Twin bomb blasts in the city of Maiduguri killed at least 46 people on Saturday evening while, around 50 km (30 miles) away, dozens of gunmen were razing a farming village, shooting dead another 39.
The attacks will heap pressure on Jonathan, whose intensified military push to end the Islamist sect Boko Haram's four-and-a-half-year-old insurgency has been running for almost a year.

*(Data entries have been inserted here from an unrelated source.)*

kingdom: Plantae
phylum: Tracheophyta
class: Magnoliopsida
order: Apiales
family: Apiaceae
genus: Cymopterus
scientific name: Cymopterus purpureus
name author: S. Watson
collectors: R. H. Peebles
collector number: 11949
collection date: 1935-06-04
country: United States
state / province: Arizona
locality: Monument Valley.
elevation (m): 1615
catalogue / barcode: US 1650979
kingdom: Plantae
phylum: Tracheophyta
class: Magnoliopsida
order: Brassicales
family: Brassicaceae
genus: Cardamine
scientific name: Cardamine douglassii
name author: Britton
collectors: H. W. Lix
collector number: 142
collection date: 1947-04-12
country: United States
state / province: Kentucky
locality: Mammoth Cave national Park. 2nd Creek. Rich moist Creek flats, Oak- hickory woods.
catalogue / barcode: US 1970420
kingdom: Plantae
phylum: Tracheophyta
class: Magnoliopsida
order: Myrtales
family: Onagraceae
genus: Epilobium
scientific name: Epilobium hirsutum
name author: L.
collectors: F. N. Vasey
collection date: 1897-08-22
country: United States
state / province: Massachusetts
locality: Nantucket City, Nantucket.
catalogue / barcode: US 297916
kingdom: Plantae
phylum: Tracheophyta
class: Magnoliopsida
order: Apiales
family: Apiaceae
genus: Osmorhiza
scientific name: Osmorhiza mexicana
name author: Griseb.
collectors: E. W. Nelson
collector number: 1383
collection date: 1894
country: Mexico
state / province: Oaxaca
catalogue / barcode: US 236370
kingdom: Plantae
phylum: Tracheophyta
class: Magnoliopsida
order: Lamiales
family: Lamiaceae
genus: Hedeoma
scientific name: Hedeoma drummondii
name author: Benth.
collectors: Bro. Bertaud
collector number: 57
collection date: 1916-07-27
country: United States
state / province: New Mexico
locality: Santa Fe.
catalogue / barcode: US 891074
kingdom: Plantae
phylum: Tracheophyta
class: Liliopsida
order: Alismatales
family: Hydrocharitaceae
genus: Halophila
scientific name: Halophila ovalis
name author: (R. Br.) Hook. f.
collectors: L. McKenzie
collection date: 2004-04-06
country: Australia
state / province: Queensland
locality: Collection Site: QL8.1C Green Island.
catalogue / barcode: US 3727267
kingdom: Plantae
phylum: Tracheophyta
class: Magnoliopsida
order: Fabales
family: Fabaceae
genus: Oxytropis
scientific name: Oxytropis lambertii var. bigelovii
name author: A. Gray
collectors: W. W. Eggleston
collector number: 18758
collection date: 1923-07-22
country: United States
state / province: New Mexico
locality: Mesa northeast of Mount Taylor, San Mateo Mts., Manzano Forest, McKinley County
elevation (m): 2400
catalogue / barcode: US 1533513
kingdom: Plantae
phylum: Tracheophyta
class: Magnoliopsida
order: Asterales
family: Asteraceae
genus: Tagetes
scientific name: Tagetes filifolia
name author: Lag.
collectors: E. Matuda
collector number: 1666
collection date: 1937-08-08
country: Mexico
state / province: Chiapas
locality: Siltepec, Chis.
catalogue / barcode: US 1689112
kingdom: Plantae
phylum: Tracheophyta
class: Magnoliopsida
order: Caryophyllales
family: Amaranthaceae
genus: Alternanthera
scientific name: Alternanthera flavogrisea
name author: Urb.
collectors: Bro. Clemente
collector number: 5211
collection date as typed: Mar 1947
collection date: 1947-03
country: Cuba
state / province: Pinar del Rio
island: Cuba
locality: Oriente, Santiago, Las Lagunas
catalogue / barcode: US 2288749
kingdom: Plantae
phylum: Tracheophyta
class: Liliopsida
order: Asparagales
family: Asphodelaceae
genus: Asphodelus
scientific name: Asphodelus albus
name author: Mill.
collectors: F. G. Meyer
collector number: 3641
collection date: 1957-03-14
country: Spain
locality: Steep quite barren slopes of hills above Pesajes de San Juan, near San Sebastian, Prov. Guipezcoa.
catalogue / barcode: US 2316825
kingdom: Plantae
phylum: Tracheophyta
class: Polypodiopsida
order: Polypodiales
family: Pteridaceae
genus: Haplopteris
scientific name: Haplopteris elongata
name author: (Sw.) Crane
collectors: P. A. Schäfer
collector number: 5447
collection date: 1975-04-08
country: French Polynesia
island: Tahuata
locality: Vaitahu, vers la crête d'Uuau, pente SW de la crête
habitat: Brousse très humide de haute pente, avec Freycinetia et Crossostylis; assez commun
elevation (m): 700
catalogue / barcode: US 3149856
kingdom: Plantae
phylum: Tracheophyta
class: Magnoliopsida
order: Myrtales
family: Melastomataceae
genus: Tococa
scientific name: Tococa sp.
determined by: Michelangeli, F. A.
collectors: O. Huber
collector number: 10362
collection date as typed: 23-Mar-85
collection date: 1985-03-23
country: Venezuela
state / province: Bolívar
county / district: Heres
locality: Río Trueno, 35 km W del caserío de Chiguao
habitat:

While the bloodshed has not diminished, the army had at least had some success in confining it to remote rural areas in recent months, so that the attack on a densely populated market area in Maiduguri will be seen as a setback.
Jonathan is expected to run for re-election next year in what is expected to be a close contest.
Boko Haram, which has killed thousands in its fight for an Islamic state in northern Nigeria and become the biggest threat to security in Africa's top oil producer, is increasingly targeting the civilian population.
Western governments are concerned about Nigerian groups such as Boko Haram linking up with al Qaeda-linked cells in other countries in the Sahel region, such as Mali, where France sent troops a year ago to oust Islamist militants who had seized control.